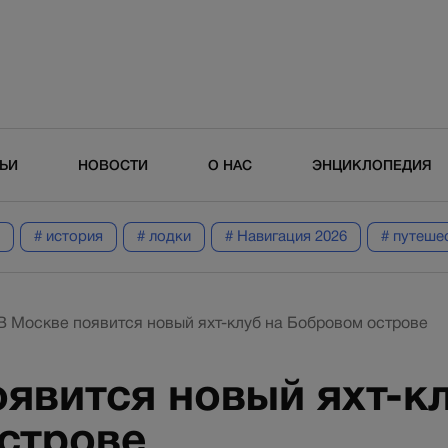
ТЬИ
НОВОСТИ
О НАС
ЭНЦИКЛОПЕДИЯ
# история
# лодки
# Навигация 2026
# путеше
В Москве появится новый яхт-клуб на Бобровом острове
явится новый яхт-кл
строве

··········

▶ Request: Rewrite the text of the rows above, putting "СТАТЬИ" in place of "НОВОСТИ" and changing nothing else. Leave out the pictures.

▶ Finished task:
ТЬИ
СТАТЬИ
О НАС
ЭНЦИКЛОПЕДИЯ
# история
# лодки
# Навигация 2026
# путеше
В Москве появится новый яхт-клуб на Бобровом острове
явится новый яхт-кл
строве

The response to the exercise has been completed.